Given exercise
Could you return every line of the rows below verbatim, in the same order?

Task inputs
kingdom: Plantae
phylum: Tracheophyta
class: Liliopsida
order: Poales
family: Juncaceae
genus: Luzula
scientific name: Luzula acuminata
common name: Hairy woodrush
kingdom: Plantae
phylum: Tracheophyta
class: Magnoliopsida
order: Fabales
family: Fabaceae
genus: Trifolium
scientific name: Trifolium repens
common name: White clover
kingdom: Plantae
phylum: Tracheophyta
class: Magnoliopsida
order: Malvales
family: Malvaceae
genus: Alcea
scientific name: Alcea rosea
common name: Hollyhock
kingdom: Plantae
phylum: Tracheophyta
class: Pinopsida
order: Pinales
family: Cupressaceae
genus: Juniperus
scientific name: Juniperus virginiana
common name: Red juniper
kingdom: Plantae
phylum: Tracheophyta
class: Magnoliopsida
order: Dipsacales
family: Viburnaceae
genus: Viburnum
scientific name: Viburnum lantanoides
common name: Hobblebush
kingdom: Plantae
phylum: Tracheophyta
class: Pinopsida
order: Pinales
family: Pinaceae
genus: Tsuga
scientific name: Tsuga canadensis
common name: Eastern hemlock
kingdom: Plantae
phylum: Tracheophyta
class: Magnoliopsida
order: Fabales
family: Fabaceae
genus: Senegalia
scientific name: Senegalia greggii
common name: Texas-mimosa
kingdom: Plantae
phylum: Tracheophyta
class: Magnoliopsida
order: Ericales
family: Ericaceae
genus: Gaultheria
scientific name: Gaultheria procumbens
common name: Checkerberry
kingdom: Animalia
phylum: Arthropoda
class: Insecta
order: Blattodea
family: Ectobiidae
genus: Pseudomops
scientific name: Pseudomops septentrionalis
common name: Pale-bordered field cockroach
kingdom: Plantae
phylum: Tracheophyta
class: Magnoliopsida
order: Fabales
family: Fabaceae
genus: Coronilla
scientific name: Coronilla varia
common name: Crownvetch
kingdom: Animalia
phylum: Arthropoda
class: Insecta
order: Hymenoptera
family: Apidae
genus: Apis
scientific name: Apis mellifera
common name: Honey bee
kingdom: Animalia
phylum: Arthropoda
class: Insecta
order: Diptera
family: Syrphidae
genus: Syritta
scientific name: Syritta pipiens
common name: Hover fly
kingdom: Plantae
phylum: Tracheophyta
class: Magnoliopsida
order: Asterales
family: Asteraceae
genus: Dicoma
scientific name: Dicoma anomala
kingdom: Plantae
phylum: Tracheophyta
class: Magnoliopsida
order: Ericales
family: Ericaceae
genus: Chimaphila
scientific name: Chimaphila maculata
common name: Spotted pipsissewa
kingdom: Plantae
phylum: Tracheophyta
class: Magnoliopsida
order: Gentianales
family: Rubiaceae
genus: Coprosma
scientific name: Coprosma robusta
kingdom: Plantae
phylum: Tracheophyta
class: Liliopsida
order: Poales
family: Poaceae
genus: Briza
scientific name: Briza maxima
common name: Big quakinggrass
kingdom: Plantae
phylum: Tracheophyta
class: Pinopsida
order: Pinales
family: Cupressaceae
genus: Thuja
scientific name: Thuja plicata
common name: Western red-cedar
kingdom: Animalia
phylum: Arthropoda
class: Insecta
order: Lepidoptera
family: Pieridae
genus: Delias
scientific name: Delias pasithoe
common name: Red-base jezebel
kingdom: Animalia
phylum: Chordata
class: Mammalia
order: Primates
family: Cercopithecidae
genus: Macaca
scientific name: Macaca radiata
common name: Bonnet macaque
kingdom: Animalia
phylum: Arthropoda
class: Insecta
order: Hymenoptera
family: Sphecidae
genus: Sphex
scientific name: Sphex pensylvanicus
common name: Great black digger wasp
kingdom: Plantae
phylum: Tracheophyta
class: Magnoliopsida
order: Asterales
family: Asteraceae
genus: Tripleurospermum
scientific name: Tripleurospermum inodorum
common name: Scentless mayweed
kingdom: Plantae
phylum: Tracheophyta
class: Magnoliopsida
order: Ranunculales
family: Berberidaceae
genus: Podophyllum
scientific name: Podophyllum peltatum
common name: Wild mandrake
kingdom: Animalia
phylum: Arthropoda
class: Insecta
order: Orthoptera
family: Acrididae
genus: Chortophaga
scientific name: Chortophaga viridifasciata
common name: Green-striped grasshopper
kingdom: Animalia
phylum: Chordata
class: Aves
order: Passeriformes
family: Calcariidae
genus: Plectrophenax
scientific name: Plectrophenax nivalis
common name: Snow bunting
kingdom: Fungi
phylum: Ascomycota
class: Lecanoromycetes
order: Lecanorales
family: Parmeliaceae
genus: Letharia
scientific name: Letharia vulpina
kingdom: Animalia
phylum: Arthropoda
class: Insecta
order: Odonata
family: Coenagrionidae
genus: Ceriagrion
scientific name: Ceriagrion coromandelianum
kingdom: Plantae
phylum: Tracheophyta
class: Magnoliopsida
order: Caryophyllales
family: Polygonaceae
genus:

Reply
kingdom: Plantae
phylum: Tracheophyta
class: Liliopsida
order: Poales
family: Juncaceae
genus: Luzula
scientific name: Luzula acuminata
common name: Hairy woodrush
kingdom: Plantae
phylum: Tracheophyta
class: Magnoliopsida
order: Fabales
family: Fabaceae
genus: Trifolium
scientific name: Trifolium repens
common name: White clover
kingdom: Plantae
phylum: Tracheophyta
class: Magnoliopsida
order: Malvales
family: Malvaceae
genus: Alcea
scientific name: Alcea rosea
common name: Hollyhock
kingdom: Plantae
phylum: Tracheophyta
class: Pinopsida
order: Pinales
family: Cupressaceae
genus: Juniperus
scientific name: Juniperus virginiana
common name: Red juniper
kingdom: Plantae
phylum: Tracheophyta
class: Magnoliopsida
order: Dipsacales
family: Viburnaceae
genus: Viburnum
scientific name: Viburnum lantanoides
common name: Hobblebush
kingdom: Plantae
phylum: Tracheophyta
class: Pinopsida
order: Pinales
family: Pinaceae
genus: Tsuga
scientific name: Tsuga canadensis
common name: Eastern hemlock
kingdom: Plantae
phylum: Tracheophyta
class: Magnoliopsida
order: Fabales
family: Fabaceae
genus: Senegalia
scientific name: Senegalia greggii
common name: Texas-mimosa
kingdom: Plantae
phylum: Tracheophyta
class: Magnoliopsida
order: Ericales
family: Ericaceae
genus: Gaultheria
scientific name: Gaultheria procumbens
common name: Checkerberry
kingdom: Animalia
phylum: Arthropoda
class: Insecta
order: Blattodea
family: Ectobiidae
genus: Pseudomops
scientific name: Pseudomops septentrionalis
common name: Pale-bordered field cockroach
kingdom: Plantae
phylum: Tracheophyta
class: Magnoliopsida
order: Fabales
family: Fabaceae
genus: Coronilla
scientific name: Coronilla varia
common name: Crownvetch
kingdom: Animalia
phylum: Arthropoda
class: Insecta
order: Hymenoptera
family: Apidae
genus: Apis
scientific name: Apis mellifera
common name: Honey bee
kingdom: Animalia
phylum: Arthropoda
class: Insecta
order: Diptera
family: Syrphidae
genus: Syritta
scientific name: Syritta pipiens
common name: Hover fly
kingdom: Plantae
phylum: Tracheophyta
class: Magnoliopsida
order: Asterales
family: Asteraceae
genus: Dicoma
scientific name: Dicoma anomala
kingdom: Plantae
phylum: Tracheophyta
class: Magnoliopsida
order: Ericales
family: Ericaceae
genus: Chimaphila
scientific name: Chimaphila maculata
common name: Spotted pipsissewa
kingdom: Plantae
phylum: Tracheophyta
class: Magnoliopsida
order: Gentianales
family: Rubiaceae
genus: Coprosma
scientific name: Coprosma robusta
kingdom: Plantae
phylum: Tracheophyta
class: Liliopsida
order: Poales
family: Poaceae
genus: Briza
scientific name: Briza maxima
common name: Big quakinggrass
kingdom: Plantae
phylum: Tracheophyta
class: Pinopsida
order: Pinales
family: Cupressaceae
genus: Thuja
scientific name: Thuja plicata
common name: Western red-cedar
kingdom: Animalia
phylum: Arthropoda
class: Insecta
order: Lepidoptera
family: Pieridae
genus: Delias
scientific name: Delias pasithoe
common name: Red-base jezebel
kingdom: Animalia
phylum: Chordata
class: Mammalia
order: Primates
family: Cercopithecidae
genus: Macaca
scientific name: Macaca radiata
common name: Bonnet macaque
kingdom: Animalia
phylum: Arthropoda
class: Insecta
order: Hymenoptera
family: Sphecidae
genus: Sphex
scientific name: Sphex pensylvanicus
common name: Great black digger wasp
kingdom: Plantae
phylum: Tracheophyta
class: Magnoliopsida
order: Asterales
family: Asteraceae
genus: Tripleurospermum
scientific name: Tripleurospermum inodorum
common name: Scentless mayweed
kingdom: Plantae
phylum: Tracheophyta
class: Magnoliopsida
order: Ranunculales
family: Berberidaceae
genus: Podophyllum
scientific name: Podophyllum peltatum
common name: Wild mandrake
kingdom: Animalia
phylum: Arthropoda
class: Insecta
order: Orthoptera
family: Acrididae
genus: Chortophaga
scientific name: Chortophaga viridifasciata
common name: Green-striped grasshopper
kingdom: Animalia
phylum: Chordata
class: Aves
order: Passeriformes
family: Calcariidae
genus: Plectrophenax
scientific name: Plectrophenax nivalis
common name: Snow bunting
kingdom: Fungi
phylum: Ascomycota
class: Lecanoromycetes
order: Lecanorales
family: Parmeliaceae
genus: Letharia
scientific name: Letharia vulpina
kingdom: Animalia
phylum: Arthropoda
class: Insecta
order: Odonata
family: Coenagrionidae
genus: Ceriagrion
scientific name: Ceriagrion coromandelianum
kingdom: Plantae
phylum: Tracheophyta
class: Magnoliopsida
order: Caryophyllales
family: Polygonaceae
genus:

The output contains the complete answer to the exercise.